Can you square a function of three variables?

Question

If I have a function of three variables and I want to create a new function in which it equals the other function squared, could I literally just square the other function or does this violate any rules? Would this also mean its gradient vector is just squared at a certain point?

Answer 1

HINT

Say you have $f(x,y,z)$ and you would like to define $$g(x,y,z) = f(x,y,z)^2.$$ Then, $$ \vec{\nabla} g = \begin{pmatrix} \partial g/\partial x \\ \partial g/\partial y \\ \partial g/\partial z \end{pmatrix} $$ For example, chain rule implies $$ \frac{\partial g(x,y,z)}{\partial x} = \frac{\partial f(x,y,z)^2}{\partial x} = 2 f(x,y,z) \frac{\partial f(x,y,z)}{\partial x}. $$

Answer 2

could I literally just square the other function

Yes. The square of $f(x,y,z)$ is $[f(x,y,z)]^2$. No violations.
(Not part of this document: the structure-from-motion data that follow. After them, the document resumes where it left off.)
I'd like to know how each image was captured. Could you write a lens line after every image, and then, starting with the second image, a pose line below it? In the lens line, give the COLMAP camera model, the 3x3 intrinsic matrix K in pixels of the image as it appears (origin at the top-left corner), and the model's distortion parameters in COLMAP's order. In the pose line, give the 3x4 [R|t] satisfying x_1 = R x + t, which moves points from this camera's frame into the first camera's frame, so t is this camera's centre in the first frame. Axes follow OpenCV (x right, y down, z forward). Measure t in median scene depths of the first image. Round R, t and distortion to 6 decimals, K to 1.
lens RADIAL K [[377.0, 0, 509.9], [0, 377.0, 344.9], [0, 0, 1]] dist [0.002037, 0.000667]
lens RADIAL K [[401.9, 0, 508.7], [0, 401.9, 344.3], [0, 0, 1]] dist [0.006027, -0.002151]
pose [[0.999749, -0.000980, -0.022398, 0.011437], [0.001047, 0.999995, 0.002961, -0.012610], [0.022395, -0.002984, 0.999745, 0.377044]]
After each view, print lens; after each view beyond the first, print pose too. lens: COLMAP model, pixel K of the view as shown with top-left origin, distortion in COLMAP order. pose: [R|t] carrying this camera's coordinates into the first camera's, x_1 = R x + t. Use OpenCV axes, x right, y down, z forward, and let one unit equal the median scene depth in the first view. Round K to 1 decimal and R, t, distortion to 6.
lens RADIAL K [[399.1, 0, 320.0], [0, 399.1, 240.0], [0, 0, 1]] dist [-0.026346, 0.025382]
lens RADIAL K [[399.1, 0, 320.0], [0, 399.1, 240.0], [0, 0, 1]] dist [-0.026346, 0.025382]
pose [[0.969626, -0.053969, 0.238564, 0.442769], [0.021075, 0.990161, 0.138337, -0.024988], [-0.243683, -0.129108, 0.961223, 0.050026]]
For example, if $f(x,y,z) = xyz$, then the square of this function is $g(x,y,z) = (xyz)^2 = x^2y^2z^2$.

Would this also mean its gradient vector is just squared at a certain point?

There may, coincidentally, be specific points $(a,b,c)$ for which $\nabla g(a,b,c)$ is the "square" of $\nabla f(a,b,c)$, i.e., each component of $\nabla g(a,b,c)$ is the square of the corresponding component of $\nabla f(a,b,c)$. But it's not true everywhere.

For the $f$ and $g$ given above, it works trivially for $a=b=c=0$ and it doesn't work for $a=b=c=1$.

Answer 3

A function is not characterized only by the number of independent variables in the domain, but also by the number of dependent variables in the codomain and this make some difference in defining the ''square'' of a function.

If we have a function $f:\mathbb{R}^3 \to \mathbb{R}$ than its value is areal number and we can easily define the square as $f^2(x)=[f(x)]^2$ , i.e. the function whose value is the square of the value of the function $f(x)$.

If we have a function $f:\mathbb{R}^3 \to \mathbb{R}^n$ the value of the function has $n$ components: $f(x,y,z)=(f_1(x,y,z),f_2(xyz),f_3(xyz), \cdots, f_n(x,y,z))$ so we can define the square function as the function that has as components the square of the components: $f^2(x,y,z)=(f_1^2(x,y,z),f_2^2(x,y,z),f_3^2(x,y,z), \cdots, f_n^2(x,y,z))$.

In any case the derivative ( or the derivatives) can be found using the chain rule as in: $$ \frac {\partial f^2(x,y,z)}{\partial x}=2f(x,y,z)\frac {\partial f(x,y,z)}{\partial x} $$